El detective Ford le había asegurado que Albert Stucky sería, en efecto, considerado el principal sospechoso del asesinato de Rita, a pesar de que aún no habían encontrado el riñon desaparecido. Maggie no comprendía por qué Stucky se había desviado de su juego, ¿o se habría llevado el recipiente a casa algún cliente despistado? ¿Era posible que alguien lo hubiera puesto en su nevera sin abrirlo, sin percatarse de lo que contenía? Parecía ridículo, y Maggie ni siquiera quería pensarlo. Pero el hecho era que no podía hacer nada más.

En cuanto entró en la habitación, notó que la luz roja del teléfono parpadeaba, indicando que tenía un mensaje. Levantó el aparato y marcó los números necesarios para recuperar sus mensajes de voz. Estaba acostumbrada a recibir mensajes de emergencia sobre su madre, que intentaba suicidarse tan a menudo como otras mujeres de su edad se hacían la manicura. Pero ¿no estaban cuidándola sus nuevos amigos? ¿Quién podía haberla llamado? Sólo había un mensaje y era, en efecto, urgente.

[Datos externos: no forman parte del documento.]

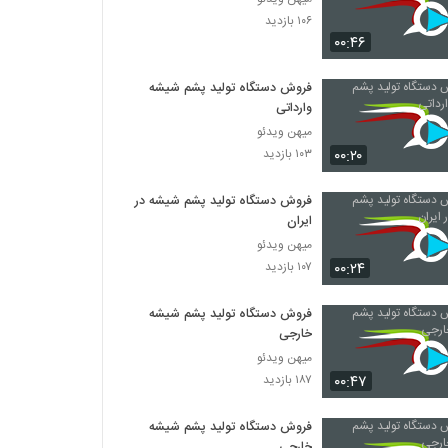
۱۰۶ بازدید
۰۰:۴۶
فروش دستگاه تولید پشم شیشه
وارداتی
میهن ویدئو
۰۰:۲۰
۱۰۳ بازدید
فروش دستگاه تولید پشم شیشه در
ایران
میهن ویدئو
۰۰:۲۴
۱۰۷ بازدید
فروش دستگاه تولید پشم شیشه
خارجی
میهن ویدئو
۰۰:۴۷
۱۸۷ بازدید
فروش دستگاه تولید پشم شیشه
خارجی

– Agente O'Dell, soy Anita Glaseo. La llamo de parte del director adjunto Cunningham. Quiere verla mañana en su despacho, a las nueve. Por favor, llámeme si no puede llegar a tiempo. Gracias, y que tenga un feliz viaje de regreso.

Maggie sonrió al escuchar la voz reconfortante de Anita, a pesar de que el mensaje la inquietaba. Escuchó las opciones, apretó el número para borrar el mensaje y colgó. Empezó a pasearse de un lado a otro, intentando contener la ira antes de que se apoderara de ella. Cunningham pretendía asegurarse de que volvía inmediatamente. Se preguntaba qué sabía ya del asesinato de Rita, o si había pensado siquiera en investigarlo. A fin de cuentas, Delaney seguramente le habría pintado la situación como si ella estuviera perdiendo la cabeza, imaginándose cosas.

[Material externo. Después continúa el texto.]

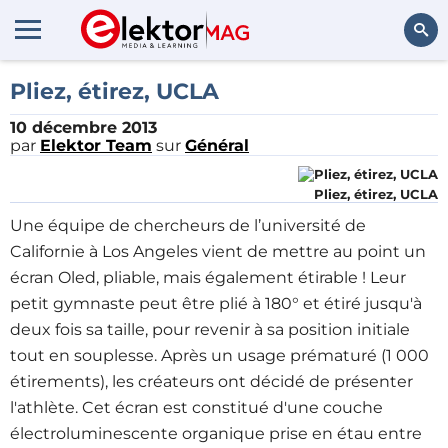
Rechercher
Pliez, étirez, UCLA
10 décembre 2013
par
Elektor Team
sur
Général
Pliez, étirez, UCLA
Une équipe de chercheurs de l’université de
Californie à Los Angeles vient de mettre au point un
écran Oled, pliable, mais également étirable ! Leur
petit gymnaste peut être plié à 180° et étiré jusqu'à
deux fois sa taille, pour revenir à sa position initiale
tout en souplesse. Après un usage prématuré (1 000
étirements), les créateurs ont décidé de présenter
l'athlète. Cet écran est constitué d'une couche
électroluminescente organique prise en étau entre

Comprobó su reloj y se quitó algo reseco de la cara. Aún le quedaban seis horas para tomar el vuelo. Era el último que salía para Washington D. C. esa noche. Si iba a acudir a la cita con Cunningham por la mañana, no podía volver a retrasarlo. Pero ¿cómo demonios iba a marcharse de Kansas City sabiendo que Albert Stucky estaba allí, merodeando por la ciudad? Tal vez buscando a su siguiente víctima en ese mismo instante.

Comprobó la puerta de nuevo para asegurarse de que estaba bien cerrada. Puso la cadena y apoyó el respaldo de una silla de madera contra el picaporte, comprobando con el pie que las patas se sujetaran con firmeza. Luego se desnudó y guardó la ropa y los zapatos en una de las bolsas de plástico de tintorería que había en el armario. Como todavía olía, añadió dos bolsas más, hasta que dejó de percibir el olor.

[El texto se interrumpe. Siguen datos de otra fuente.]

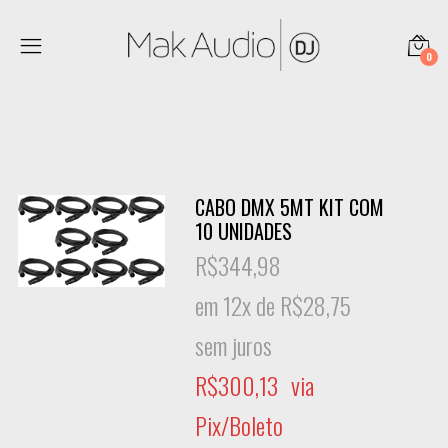
0
CABO DMX 5MT KIT COM
10 UNIDADES
R$
344,98
em 12x de
R$
28,75
sem juros
R$
300,13
via
Pix/Boleto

Se llevó la pistola al cuarto de baño, dejándola a mano, sobre la encimera del lavabo. Dejó abierta la puerta, se quitó el sujetador y las bragas y se metió en la ducha.

El agua golpeaba y desentumecía su piel. Subió la temperatura todo lo que pudo. Quería librarse no sólo de los olores, sino del culebreo que notaba bajo la piel, de esa infestación de larvas que invadía su cuerpo cada vez que sabía que Albert Stucky andaba cerca. Se frotó la piel hasta dejarla roja y excoriada. Quería dejar su alma limpia, y que su cuerpo olvidara las heridas.